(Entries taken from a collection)
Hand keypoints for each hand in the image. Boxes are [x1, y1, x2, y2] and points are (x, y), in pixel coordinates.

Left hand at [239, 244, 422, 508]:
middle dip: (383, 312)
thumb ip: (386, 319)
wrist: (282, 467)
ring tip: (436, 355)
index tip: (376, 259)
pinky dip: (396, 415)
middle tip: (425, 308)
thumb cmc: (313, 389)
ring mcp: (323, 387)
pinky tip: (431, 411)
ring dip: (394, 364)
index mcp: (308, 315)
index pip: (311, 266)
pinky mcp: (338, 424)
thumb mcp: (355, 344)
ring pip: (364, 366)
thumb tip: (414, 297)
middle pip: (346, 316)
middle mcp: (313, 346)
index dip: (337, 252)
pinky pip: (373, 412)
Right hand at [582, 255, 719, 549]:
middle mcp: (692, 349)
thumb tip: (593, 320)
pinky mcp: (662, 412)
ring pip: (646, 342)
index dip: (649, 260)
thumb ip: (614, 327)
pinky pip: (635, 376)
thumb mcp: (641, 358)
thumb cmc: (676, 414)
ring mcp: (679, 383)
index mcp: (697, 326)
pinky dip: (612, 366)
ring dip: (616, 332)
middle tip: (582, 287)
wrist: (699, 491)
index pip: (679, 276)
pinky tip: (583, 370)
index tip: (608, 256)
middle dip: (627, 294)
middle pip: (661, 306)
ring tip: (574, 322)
==
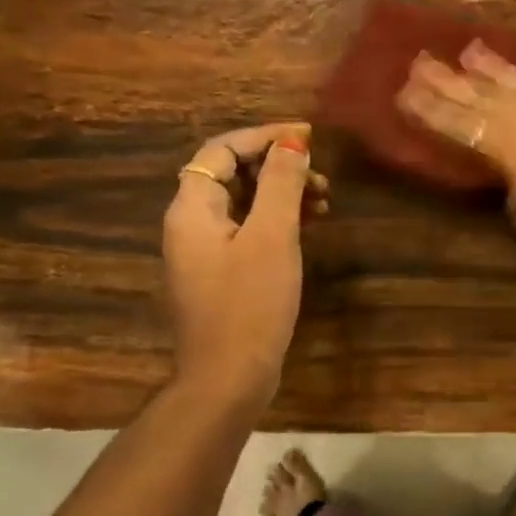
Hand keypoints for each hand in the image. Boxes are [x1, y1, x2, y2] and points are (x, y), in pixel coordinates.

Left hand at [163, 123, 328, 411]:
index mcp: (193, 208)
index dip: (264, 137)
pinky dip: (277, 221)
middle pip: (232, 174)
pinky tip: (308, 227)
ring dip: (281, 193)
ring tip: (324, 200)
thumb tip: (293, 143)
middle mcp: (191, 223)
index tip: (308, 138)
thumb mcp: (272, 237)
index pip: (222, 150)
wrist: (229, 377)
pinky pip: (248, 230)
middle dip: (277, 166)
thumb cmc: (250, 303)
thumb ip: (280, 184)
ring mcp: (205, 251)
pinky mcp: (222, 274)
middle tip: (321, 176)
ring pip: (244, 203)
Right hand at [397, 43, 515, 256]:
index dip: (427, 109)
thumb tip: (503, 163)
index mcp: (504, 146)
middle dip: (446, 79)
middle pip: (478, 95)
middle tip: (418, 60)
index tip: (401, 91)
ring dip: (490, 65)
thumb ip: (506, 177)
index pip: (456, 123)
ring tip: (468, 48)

◆ EXERCISE REQUIREMENTS ◆
Taking the entries above, restate exactly those lines that fall between the line with "wrist: (699, 491)" and the line with "ring tip: (574, 322)", keeping both of those lines too.

◆ EXERCISE SOLUTION ◆
wrist: (699, 491)
index pip: (679, 276)
pinky tip: (583, 370)
index tip: (608, 256)
middle dip: (627, 294)
middle pip: (661, 306)
ring tip: (574, 322)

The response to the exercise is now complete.